• _REQUEST_:
Among the lines of data below, reproduce only those from the one with "X101600000Y-139700000D03*" through the one with "X76200000Y-101600000D03*", exactly as they stand, both ends included.

(Electronic design files)
####################

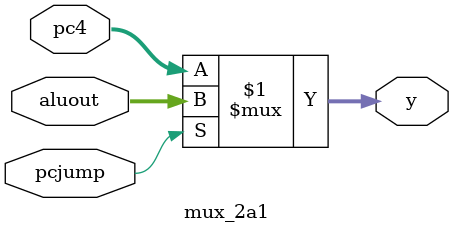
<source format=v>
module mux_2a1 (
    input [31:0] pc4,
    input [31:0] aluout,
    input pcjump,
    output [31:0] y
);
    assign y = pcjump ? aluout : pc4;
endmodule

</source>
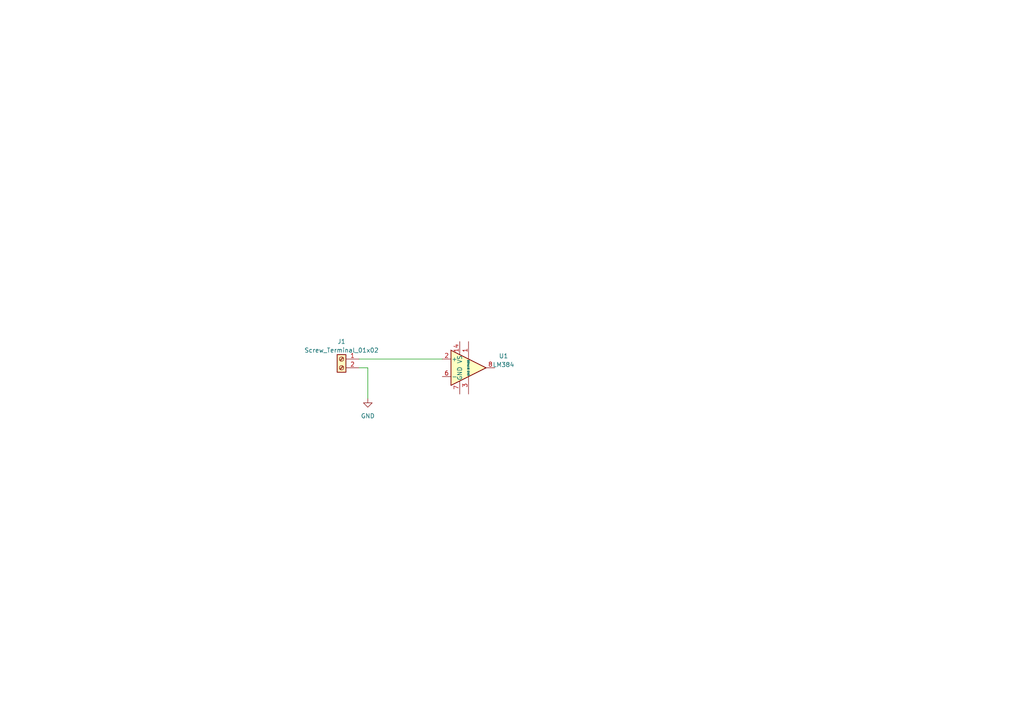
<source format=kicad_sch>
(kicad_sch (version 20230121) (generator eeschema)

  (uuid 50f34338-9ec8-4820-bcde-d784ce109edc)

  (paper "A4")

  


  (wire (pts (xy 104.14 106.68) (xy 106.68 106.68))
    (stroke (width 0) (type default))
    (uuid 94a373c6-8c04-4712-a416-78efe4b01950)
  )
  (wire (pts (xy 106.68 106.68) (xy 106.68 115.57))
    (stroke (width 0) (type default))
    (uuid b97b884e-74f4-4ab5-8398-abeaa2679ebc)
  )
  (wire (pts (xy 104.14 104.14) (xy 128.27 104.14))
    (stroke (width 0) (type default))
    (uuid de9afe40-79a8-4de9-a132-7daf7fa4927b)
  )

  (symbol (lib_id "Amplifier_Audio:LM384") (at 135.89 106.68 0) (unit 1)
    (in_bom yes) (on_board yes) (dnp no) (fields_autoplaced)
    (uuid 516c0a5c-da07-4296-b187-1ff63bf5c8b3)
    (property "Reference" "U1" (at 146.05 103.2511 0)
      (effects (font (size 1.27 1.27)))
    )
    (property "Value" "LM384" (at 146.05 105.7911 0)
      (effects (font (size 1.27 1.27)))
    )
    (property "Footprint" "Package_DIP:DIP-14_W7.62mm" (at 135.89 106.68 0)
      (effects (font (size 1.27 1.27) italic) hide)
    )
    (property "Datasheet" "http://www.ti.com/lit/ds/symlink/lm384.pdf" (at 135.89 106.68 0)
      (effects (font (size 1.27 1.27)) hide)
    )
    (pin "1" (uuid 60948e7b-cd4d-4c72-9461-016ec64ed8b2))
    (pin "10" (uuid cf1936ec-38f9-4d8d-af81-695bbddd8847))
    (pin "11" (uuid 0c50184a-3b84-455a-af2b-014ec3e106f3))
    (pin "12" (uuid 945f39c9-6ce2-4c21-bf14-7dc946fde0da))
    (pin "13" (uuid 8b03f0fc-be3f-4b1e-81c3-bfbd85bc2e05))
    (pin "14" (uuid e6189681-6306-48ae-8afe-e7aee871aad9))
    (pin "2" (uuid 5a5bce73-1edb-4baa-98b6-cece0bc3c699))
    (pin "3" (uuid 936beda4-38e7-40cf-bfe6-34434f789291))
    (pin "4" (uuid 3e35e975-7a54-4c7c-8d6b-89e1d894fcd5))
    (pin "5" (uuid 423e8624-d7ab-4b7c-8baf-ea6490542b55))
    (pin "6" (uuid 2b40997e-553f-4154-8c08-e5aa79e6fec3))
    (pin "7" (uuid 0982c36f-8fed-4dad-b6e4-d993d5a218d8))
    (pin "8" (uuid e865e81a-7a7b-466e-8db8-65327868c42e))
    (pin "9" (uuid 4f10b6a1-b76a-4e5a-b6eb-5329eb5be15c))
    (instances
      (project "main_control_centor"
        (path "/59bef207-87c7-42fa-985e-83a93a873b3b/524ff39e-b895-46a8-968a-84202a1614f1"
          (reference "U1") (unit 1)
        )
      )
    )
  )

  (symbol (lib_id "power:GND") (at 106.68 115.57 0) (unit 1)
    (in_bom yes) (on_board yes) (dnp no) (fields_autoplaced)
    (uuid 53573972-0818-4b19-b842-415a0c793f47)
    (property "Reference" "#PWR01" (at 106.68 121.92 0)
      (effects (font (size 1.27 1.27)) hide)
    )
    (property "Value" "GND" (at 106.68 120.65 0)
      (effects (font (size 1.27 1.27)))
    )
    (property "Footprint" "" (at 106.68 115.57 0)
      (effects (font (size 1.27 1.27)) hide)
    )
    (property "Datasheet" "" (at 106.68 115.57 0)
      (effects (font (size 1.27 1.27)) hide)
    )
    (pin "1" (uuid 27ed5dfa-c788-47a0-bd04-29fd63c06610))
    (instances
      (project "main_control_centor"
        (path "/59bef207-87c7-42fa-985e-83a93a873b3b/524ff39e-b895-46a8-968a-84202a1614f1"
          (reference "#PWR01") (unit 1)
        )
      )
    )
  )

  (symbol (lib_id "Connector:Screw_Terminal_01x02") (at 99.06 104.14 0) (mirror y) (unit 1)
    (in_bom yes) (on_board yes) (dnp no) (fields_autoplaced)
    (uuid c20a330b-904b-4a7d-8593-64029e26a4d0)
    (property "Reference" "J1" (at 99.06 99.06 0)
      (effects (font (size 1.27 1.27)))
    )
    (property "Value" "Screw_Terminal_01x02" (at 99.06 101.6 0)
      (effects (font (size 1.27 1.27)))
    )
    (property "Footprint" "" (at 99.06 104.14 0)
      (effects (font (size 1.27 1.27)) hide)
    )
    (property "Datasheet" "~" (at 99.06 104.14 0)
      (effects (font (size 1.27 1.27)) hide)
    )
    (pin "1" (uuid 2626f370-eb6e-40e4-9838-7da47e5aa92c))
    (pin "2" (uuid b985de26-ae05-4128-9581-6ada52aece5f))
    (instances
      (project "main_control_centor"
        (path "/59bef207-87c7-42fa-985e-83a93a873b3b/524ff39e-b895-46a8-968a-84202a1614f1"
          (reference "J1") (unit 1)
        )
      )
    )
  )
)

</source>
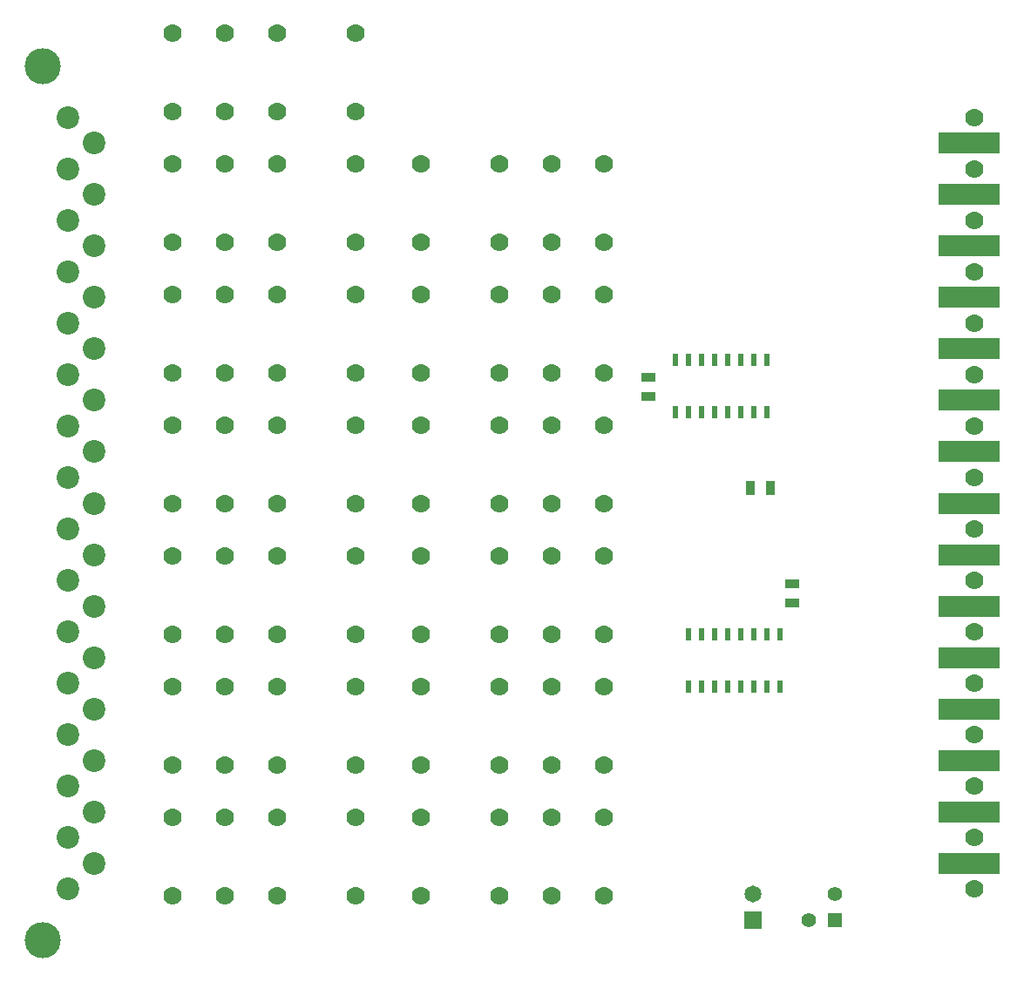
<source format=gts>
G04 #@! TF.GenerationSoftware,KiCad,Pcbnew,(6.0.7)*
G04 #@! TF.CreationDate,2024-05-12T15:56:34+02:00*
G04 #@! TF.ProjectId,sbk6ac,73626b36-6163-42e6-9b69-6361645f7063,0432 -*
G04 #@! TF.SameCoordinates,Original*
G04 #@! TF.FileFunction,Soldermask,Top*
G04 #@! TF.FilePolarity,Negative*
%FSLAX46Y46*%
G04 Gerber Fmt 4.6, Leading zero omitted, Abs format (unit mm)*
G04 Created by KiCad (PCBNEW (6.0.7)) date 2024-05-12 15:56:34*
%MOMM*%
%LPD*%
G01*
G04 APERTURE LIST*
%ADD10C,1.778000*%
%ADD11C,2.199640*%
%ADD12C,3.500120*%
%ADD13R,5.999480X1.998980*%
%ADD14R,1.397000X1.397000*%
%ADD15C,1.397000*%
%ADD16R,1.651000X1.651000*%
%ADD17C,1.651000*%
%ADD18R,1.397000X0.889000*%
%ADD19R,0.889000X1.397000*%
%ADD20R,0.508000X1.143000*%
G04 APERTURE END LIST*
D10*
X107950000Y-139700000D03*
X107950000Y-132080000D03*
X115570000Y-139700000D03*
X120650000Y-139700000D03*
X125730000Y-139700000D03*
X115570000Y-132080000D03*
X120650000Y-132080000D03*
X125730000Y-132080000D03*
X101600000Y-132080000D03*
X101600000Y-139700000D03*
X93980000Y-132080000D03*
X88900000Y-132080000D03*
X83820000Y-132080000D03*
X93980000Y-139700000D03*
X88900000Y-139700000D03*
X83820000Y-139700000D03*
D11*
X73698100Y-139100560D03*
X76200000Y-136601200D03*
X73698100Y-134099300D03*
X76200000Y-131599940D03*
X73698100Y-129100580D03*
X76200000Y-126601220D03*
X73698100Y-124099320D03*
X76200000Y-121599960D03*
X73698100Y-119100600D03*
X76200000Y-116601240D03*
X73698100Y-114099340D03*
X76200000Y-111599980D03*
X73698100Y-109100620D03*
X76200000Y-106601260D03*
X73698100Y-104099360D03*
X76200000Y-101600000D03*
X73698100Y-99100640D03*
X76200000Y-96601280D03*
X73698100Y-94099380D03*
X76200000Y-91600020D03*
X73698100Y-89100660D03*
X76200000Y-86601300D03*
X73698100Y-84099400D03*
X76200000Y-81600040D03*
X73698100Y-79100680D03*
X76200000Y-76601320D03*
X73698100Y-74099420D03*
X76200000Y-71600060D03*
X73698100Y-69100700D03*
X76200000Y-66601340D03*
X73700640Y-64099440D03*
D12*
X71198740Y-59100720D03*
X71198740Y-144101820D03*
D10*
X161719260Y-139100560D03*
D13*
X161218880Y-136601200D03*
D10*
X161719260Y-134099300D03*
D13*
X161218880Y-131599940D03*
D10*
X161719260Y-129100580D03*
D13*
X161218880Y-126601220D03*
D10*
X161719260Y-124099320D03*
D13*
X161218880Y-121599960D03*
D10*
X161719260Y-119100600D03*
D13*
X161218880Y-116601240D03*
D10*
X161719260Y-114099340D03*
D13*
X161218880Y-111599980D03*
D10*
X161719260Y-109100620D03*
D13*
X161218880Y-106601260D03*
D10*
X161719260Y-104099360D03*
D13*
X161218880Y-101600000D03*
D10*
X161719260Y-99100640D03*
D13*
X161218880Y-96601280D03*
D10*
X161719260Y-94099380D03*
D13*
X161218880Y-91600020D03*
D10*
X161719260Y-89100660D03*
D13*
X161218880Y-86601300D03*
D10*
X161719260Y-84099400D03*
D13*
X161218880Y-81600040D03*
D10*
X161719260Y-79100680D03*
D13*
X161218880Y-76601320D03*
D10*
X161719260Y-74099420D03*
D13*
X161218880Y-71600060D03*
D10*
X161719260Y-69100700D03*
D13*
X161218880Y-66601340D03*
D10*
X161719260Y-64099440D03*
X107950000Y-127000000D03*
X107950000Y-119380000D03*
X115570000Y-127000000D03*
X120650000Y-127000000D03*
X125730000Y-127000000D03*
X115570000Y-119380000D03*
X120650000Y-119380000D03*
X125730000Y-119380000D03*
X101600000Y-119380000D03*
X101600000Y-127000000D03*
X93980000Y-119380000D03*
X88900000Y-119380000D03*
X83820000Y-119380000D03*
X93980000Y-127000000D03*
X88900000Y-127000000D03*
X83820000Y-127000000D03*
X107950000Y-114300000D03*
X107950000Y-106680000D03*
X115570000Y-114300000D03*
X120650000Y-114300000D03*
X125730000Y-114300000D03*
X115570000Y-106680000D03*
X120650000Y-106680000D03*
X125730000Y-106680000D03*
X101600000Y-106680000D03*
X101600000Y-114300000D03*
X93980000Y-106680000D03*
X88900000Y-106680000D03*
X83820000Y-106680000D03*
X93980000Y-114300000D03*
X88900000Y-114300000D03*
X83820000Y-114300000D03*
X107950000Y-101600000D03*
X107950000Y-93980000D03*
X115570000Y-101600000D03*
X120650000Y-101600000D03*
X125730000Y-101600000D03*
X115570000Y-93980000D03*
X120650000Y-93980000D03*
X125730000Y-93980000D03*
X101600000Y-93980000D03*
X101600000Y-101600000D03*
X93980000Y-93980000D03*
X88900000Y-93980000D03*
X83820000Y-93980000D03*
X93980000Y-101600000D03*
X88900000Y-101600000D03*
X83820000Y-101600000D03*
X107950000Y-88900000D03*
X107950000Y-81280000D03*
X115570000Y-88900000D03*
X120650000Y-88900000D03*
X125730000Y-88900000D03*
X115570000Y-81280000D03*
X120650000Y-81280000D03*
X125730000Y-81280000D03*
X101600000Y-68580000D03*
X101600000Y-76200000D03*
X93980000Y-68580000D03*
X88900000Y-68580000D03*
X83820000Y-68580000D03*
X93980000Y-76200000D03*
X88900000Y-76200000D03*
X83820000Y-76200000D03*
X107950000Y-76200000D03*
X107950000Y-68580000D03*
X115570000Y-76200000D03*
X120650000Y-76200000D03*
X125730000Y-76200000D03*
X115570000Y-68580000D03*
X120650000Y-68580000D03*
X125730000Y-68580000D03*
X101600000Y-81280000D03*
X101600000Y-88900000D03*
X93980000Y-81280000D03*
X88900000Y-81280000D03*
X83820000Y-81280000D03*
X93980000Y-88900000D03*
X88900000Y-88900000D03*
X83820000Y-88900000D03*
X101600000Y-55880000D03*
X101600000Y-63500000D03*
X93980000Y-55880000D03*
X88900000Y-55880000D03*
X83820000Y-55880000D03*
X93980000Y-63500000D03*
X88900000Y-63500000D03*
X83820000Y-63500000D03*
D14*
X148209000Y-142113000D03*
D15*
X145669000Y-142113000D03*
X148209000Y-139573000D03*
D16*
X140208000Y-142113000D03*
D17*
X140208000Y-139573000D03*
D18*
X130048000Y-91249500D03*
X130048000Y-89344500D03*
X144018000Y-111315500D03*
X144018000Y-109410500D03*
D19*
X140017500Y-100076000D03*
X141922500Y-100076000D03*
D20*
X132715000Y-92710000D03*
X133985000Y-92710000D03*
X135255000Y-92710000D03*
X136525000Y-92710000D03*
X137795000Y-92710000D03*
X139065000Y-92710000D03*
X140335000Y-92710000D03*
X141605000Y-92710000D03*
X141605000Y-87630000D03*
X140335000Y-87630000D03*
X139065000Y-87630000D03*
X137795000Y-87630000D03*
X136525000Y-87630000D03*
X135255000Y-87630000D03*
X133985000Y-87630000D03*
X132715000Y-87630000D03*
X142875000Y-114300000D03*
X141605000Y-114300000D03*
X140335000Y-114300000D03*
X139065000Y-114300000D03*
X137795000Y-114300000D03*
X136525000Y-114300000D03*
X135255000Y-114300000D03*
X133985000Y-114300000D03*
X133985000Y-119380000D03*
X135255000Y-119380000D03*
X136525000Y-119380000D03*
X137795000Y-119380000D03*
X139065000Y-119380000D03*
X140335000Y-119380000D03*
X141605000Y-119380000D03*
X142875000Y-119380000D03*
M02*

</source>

####################

• _EXERCISE RESULT_:
X101600000Y-139700000D03*
X93980000Y-132080000D03*
X88900000Y-132080000D03*
X83820000Y-132080000D03*
X93980000Y-139700000D03*
X88900000Y-139700000D03*
X83820000Y-139700000D03*
D11*
X73698100Y-139100560D03*
X76200000Y-136601200D03*
X73698100Y-134099300D03*
X76200000Y-131599940D03*
X73698100Y-129100580D03*
X76200000Y-126601220D03*
X73698100Y-124099320D03*
X76200000Y-121599960D03*
X73698100Y-119100600D03*
X76200000Y-116601240D03*
X73698100Y-114099340D03*
X76200000Y-111599980D03*
X73698100Y-109100620D03*
X76200000Y-106601260D03*
X73698100Y-104099360D03*
X76200000Y-101600000D03*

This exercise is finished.